Albion Monitor /News

Thailand Builds Successful Program

by Isagani de Castro

INDEX
to AIDS Time Bomb series
(IPS) MANILA -- The HIV/AIDS epidemic has been a major problem for over a decade, but the responses of most countries in the Asia Pacific region have been largely ineffective and often discriminate against people with AIDS.

Last July, in Goa, India, the state government justified the eviction of commercial sex workers from a red light area as a move to curb the spread of AIDS.

Sahara House, a drug rehabilitation center in New Delhi, is overcrowded due to discriminatory practices in clinics and hospitals which refuse to admit drug patients.

In Cambodia, brothels were ordered closed in a bid to stop the spread of AIDS but it had the opposite effect. New brothels sprang in places less accessible to healthcare systems and AIDS volunteer workers, putting people at greater risk.

In December 1995, Malaysia's Minister for Islamic Affairs announced that beginning in January 1997, all Muslim couples intending to marry would have to undergo HIV testing to protect future generations.

These measures are among the responses which have proved ineffective in curbing the spread of the pandemic in the region.

What is needed is decentralization, strong partnerships between governments and civil society organizations, and consultations with HIV/AIDS victims, say participants to a UN-sponsored symposium on "Governance and HIV" at the The Fourth International Congress on AIDS in Asia and the Pacific that was held here in late October. "Many governments remain, in terms of their policies, unresponsive to the problem of AIDS. Now that has to change if we are going to have an effective response," Desmond Cohen, director of the United Nations Development Program (UNDP) HIV & Development, told IPS.

In 1996, one million of the 2.7 million estimated new HIV infections in the world were in southeast Asia, particularly rapid spread of HIV in Thailand, India, Cambodia, and Myanmar.

Cohen said that in many countries in the region, "There is an absence of good governance, of the principles that you hoped would be present in governments, which is a true partnership between government and civil society and between the government and the private sector."

"The Thai experience tells us that the best time for an effective prevention is when HIV rates are still low"
A Thailand case study outlined some basic elements for an effective response.

In upper northern Thailand, which accounted for 40 percent of total reported HIV/AIDS cases in that country, a policy of decentralization of funds, consultation with NGOs and HIV victims, and less red tape were adopted in the mid-1990s.

In 1994, Thai authorities set up a committee with 32 members from government and NGOs. The committee strengthened the monitoring systems, coordinated programs with all sectors involved with HIV/AIDS, promoted AIDS education, reduced discrimination against victims, and developed a support network for people living with HIV/AIDS.

A year later, $1.7 million was directly allocated to the program and was used solely by the committee, which then allocated the money to communities in the region.

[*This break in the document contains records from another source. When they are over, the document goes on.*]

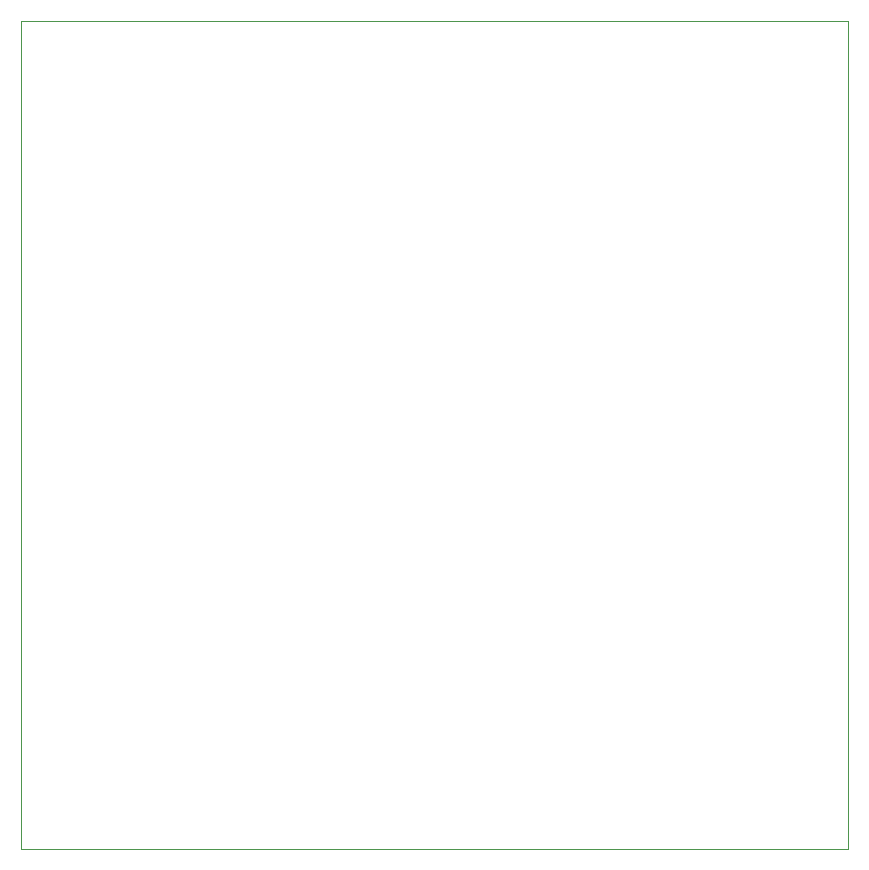
<source format=gko>
G04 Layer_Color=16711935*
%FSLAX23Y23*%
%MOIN*%
G70*
G01*
G75*
%ADD63C,0.001*%
D63*
X1353Y295D02*
X4110D01*
Y3055D01*
X1355Y295D02*
Y3055D01*
X4110Y3052D02*
Y3055D01*
X4110Y3055D01*
X1355D02*
X4110D01*
M02*

</source>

"That was the first time in the history of the Thai budgetary system that a budget was provided for a program not belonging to any ministry of the government," said Dr. Wiwat Rojanapithayakorn of the Thai Ministry of Public Health.

He said previous funds from the government were "inadequate, restricted to government agencies, and delivered in a context of maximum bureaucratic procedures and minimal flexibility." There was also little consultation with local communities, NGOs, and AIDS victims.

As shown in the upper northern Thai case, Cohen said, an effective response requires that government "begin to share authority and power with other civil society organizations, because governments would otherwise be overwhelmed by the problems and would not be able to cope with the consequences when large numbers of people become sick and are dying from AIDS."

It is unfortunate, he added, that Thai authorities did not act earlier. The HIV problem has worsened and there are now an estimated 850,000 HIV infections. "The Thai experience tells us that the best time for an effective prevention is when HIV rates are still low. If you wait until problems get worse, it could be too late."